Tribune Business Editor

nhartnell@tribunemedia.net

THE public-private partnership (PPP) project subject to a $25 million capital raising has received "Cabinet approval", the Attorney General has confirmed.

Carl Bethel QC told Tribune Business that the new Eight Mile Rock administrative complex had been cleared to proceed, following the Minnis administration's review of the PPP terms with developer, PPP Investments & Construction. His confirmation supports the company's assertion to investors in the offering document for its $25 million bond offering, and indicates to the capital markets that the project is 'for real' with no obstacles to its progress.

PPP Investments & Construction had told potential investors: "The contract was reviewed by the current government and approved for completion given the professionals involved, the legal soundness of the contract protecting all entities, and the value the compound will bring to servicing the citizens of Eight Mile Rock, Grand Bahama."
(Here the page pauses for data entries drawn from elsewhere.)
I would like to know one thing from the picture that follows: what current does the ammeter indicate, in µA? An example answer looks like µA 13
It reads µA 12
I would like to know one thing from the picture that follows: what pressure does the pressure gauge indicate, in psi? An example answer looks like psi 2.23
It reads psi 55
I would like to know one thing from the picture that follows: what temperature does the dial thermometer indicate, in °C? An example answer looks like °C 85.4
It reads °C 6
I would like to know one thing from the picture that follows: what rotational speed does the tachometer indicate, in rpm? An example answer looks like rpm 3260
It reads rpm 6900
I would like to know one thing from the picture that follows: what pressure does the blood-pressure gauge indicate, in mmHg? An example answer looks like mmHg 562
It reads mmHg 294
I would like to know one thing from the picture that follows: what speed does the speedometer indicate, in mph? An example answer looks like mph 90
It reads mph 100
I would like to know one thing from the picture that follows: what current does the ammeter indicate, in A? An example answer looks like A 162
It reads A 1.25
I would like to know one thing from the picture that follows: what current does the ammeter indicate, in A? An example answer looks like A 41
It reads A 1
Both Mr Bethel and his Cabinet colleague, Desmond Bannister, the minister of works, had been critical of the PPPs inherited from the former Christie administration - including the Eight Mile Rock complex, the contract for which was signed on May 9, 2017, just 24 hours before the general election.
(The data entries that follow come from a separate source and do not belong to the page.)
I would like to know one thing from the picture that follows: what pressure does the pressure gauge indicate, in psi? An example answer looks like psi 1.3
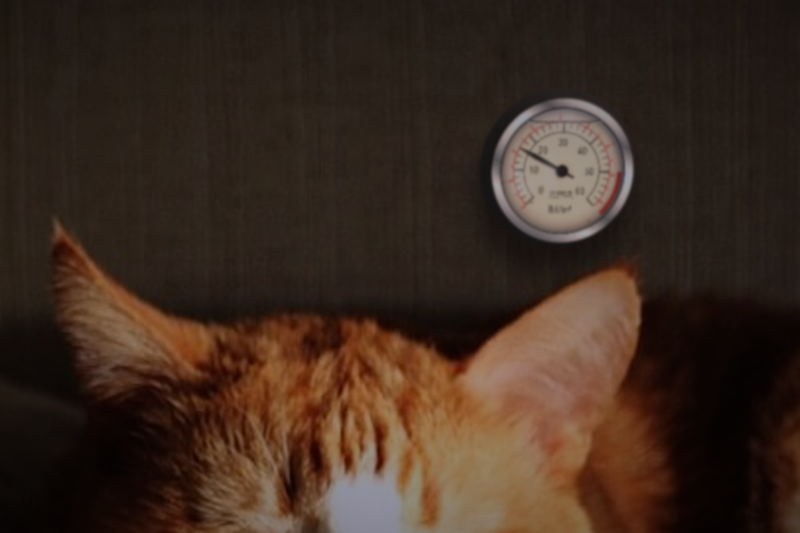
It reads psi 16
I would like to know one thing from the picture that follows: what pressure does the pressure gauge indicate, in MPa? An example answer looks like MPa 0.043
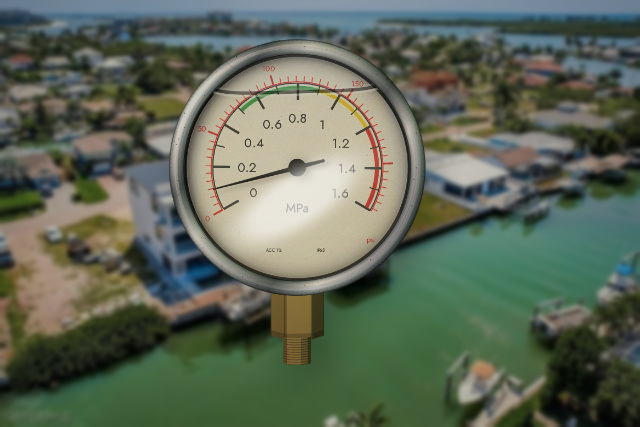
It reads MPa 0.1
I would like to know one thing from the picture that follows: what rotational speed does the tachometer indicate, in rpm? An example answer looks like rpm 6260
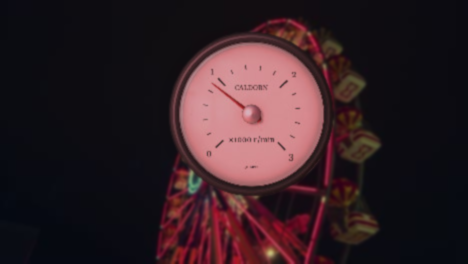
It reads rpm 900
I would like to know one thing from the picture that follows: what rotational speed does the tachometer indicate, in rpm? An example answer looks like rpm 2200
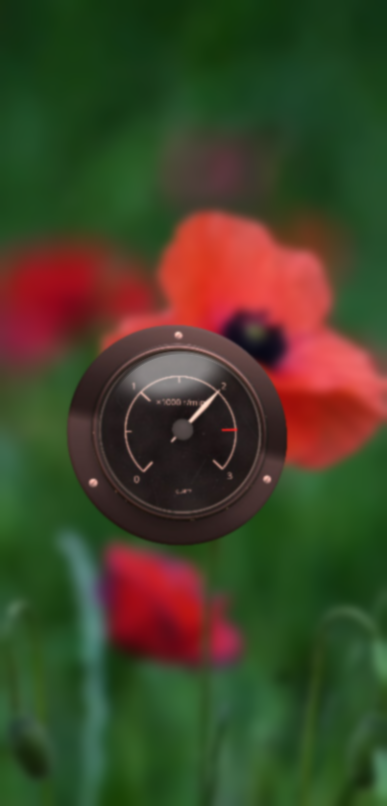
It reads rpm 2000
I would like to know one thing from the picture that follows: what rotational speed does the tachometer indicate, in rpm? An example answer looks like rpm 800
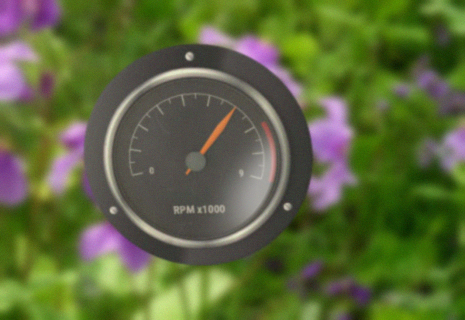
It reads rpm 6000
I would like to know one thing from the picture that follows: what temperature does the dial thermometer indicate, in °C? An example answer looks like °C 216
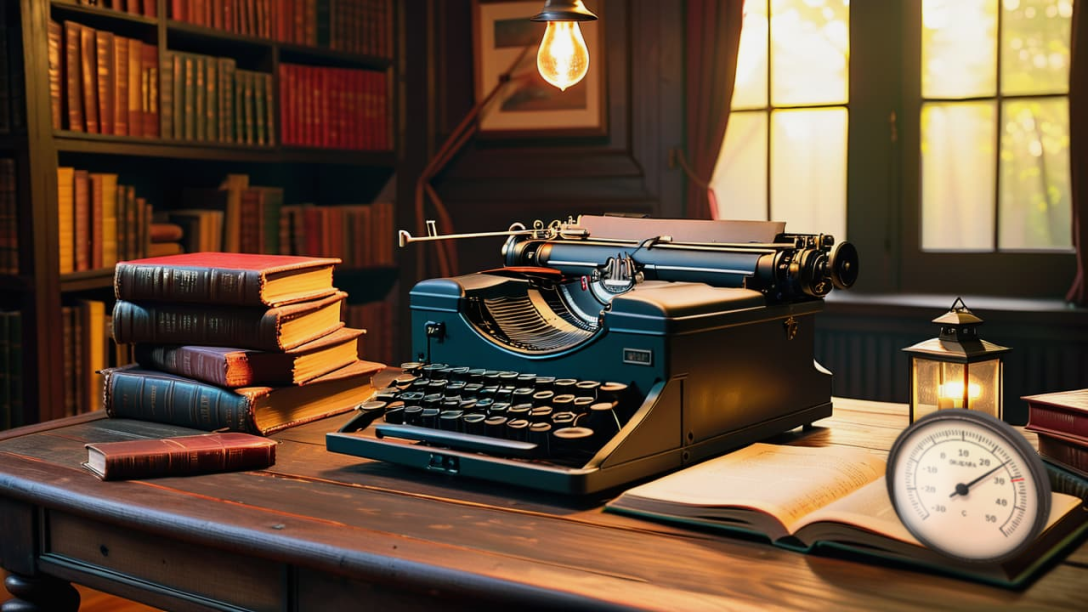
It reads °C 25
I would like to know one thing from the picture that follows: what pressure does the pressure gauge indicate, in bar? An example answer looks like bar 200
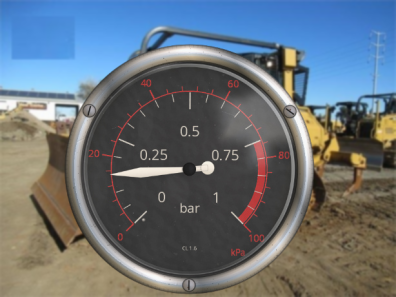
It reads bar 0.15
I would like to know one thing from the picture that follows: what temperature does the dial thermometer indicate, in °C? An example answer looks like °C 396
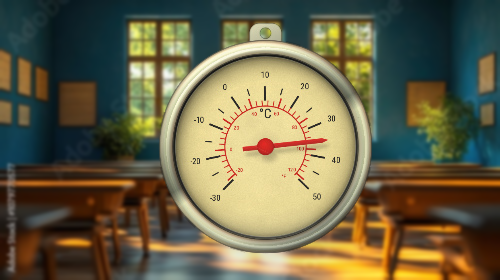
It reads °C 35
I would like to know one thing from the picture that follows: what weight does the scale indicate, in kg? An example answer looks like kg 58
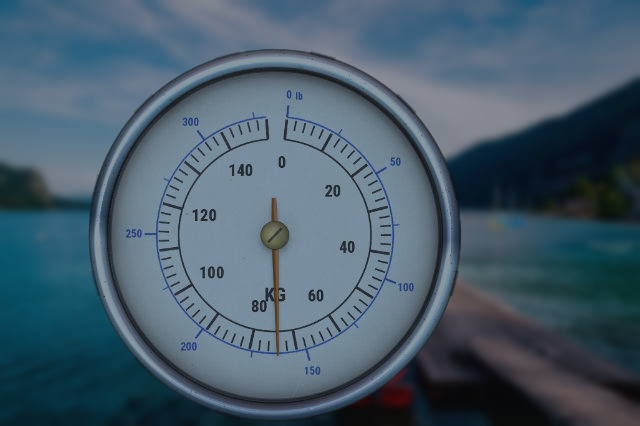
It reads kg 74
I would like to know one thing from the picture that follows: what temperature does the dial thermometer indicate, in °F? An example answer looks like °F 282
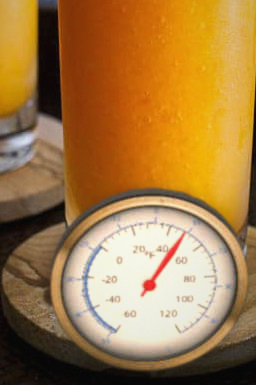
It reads °F 48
The signing also resulted in the Government releasing a $4.4 million 'advance interest payment' to PPP Investments & Construction as 'initial funding construction', a transaction that Mr Bannister criticised as "inconceivable".
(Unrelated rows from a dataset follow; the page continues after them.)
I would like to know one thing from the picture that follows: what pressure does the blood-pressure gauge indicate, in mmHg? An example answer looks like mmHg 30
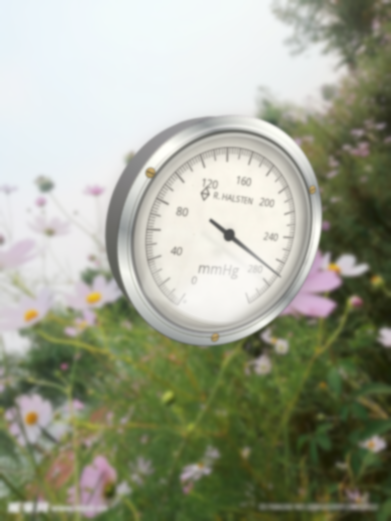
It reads mmHg 270
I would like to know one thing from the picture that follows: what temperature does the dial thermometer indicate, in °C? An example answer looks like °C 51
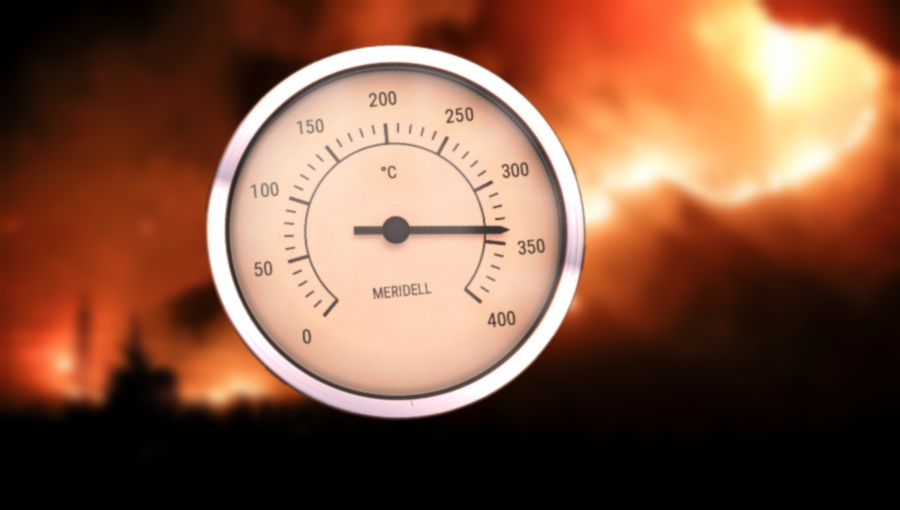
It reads °C 340
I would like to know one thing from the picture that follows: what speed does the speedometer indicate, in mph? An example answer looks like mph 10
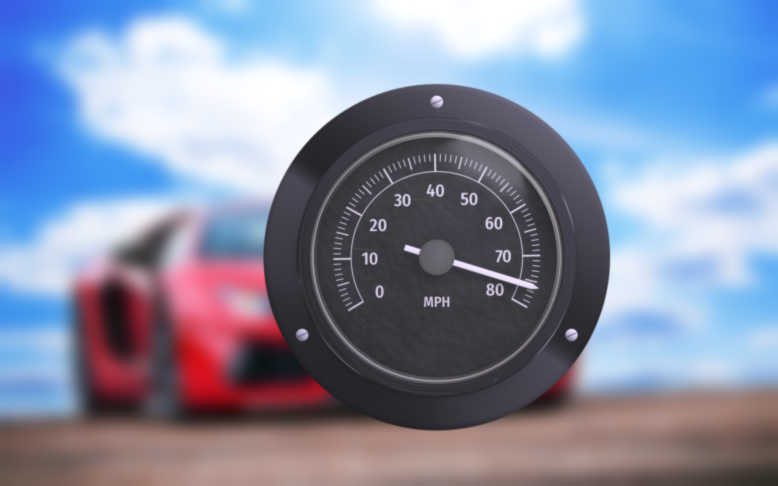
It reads mph 76
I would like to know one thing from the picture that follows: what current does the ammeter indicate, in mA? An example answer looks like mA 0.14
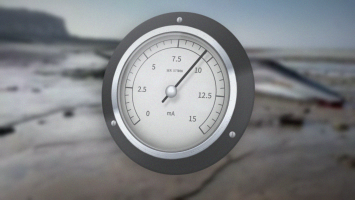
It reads mA 9.5
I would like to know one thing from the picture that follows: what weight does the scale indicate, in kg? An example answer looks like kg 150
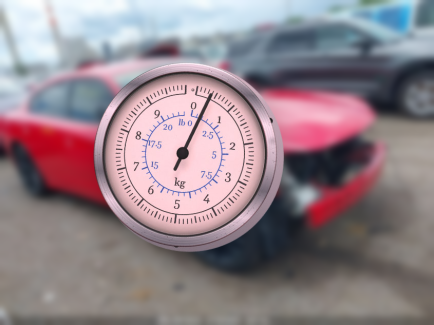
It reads kg 0.4
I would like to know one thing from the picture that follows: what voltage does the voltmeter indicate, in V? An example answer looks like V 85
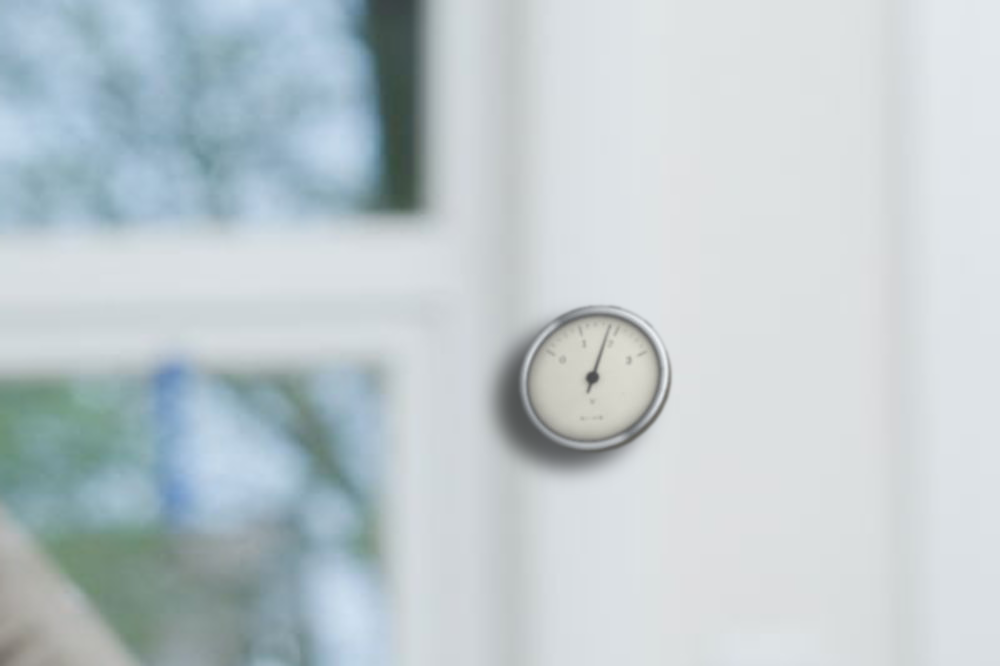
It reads V 1.8
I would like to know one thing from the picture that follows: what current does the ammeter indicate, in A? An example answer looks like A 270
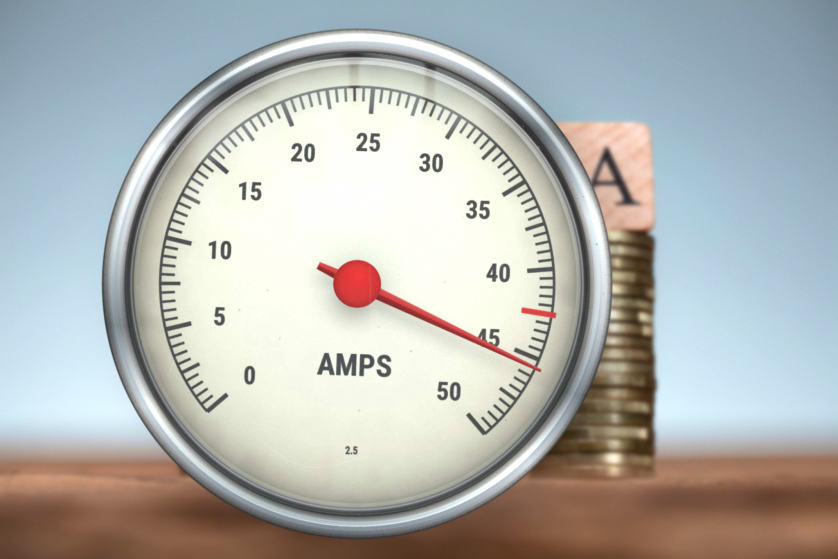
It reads A 45.5
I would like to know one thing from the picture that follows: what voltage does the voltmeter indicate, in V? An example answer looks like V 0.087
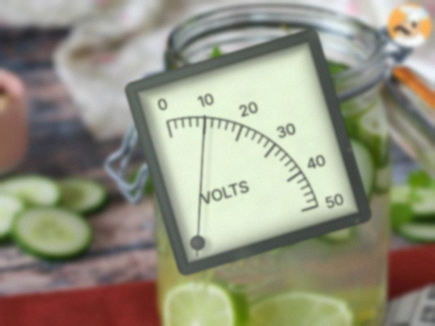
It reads V 10
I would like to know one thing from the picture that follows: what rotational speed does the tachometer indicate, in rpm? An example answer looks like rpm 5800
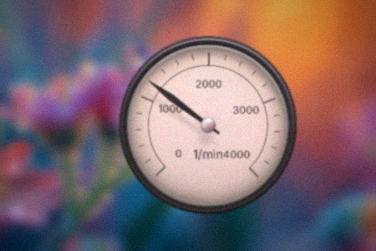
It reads rpm 1200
And Mr Bethel, referring to the Eight Mile Rick project and Nassau's General Post Office, told the Senate last year: "Officials of my Ministry, although they were briefed and working on the proposed contracts, had not 'signed off', or given the OK, to the signing of these two contracts, and were never informed that officials in another Ministry had gone ahead and signed them, one on May 9, 2017, a day before the general elections."

The Attorney General's comments to Tribune Business, though, remove any lingering doubts over whether the Eight Mile Rock project has been given the go-ahead.

Alecia Bowe, an attorney and director of PPP Investments & Construction, last week told Tribune Business that the political controversy surrounding the project had been "unfortunate", given that the contract signing's timing was out of the company's hands.

She said "there was no reason not to sign" the agreement, and suggested the furore could have been avoided if the Christie government had moved quicker to approve the venture, explaining that she and PPP Investments & Construction had been negotiating and finalising the documents from November 2016.

Mrs Bowe, an attorney with Karam & Missick & Company, said she was able to prove the Minnis administration that the project was not a 'back of the envelope', last-minute deal by providing them with "all the correspondence" exchanged between herself and the Attorney General's Office over a six-and-a-half month period.

She suggested that the Eight Mile Rock complex was the only PPP, among six to seven such arrangements inherited from its predecessor, which the Government has allowed to proceed after recognising that the contracts built in "protections for all parties involved".

PPP Investments & Construction Company, which was formed in late November 2016, is a vehicle specifically designed to construct and manage the Eight Mile Rock administrative complex. It is 100 per cent-owned by New Providence-based Top Notch Builders, which is located on Adelaide Road.

Its principals include Samson Heild as lead contractor; financial consultant Marc Robinson; and building/consulting engineer, Randolph John. Winston Rolle, the former Bahamas Chamber of Commerce president, is listed as a director in the offering documents.

Among the prospective tenants at Eight Mile Rock are the Ministry of Finance, Passport Office, Department of Environmental Health, Urban Renewal, the Registrar General's Office and the Grand Bahama island administrator.

The $25 million bond issue, which carries an 8 per cent interest coupon and 10-year maturity, launches today. It is being arranged by Leno Corporate Services and scheduled to close on March 2 but, as a private offering, members of the Bahamian public should not seek to become involved. The bonds issued will not be listed for trading on the Bahamas International Securities Exchange (BISX).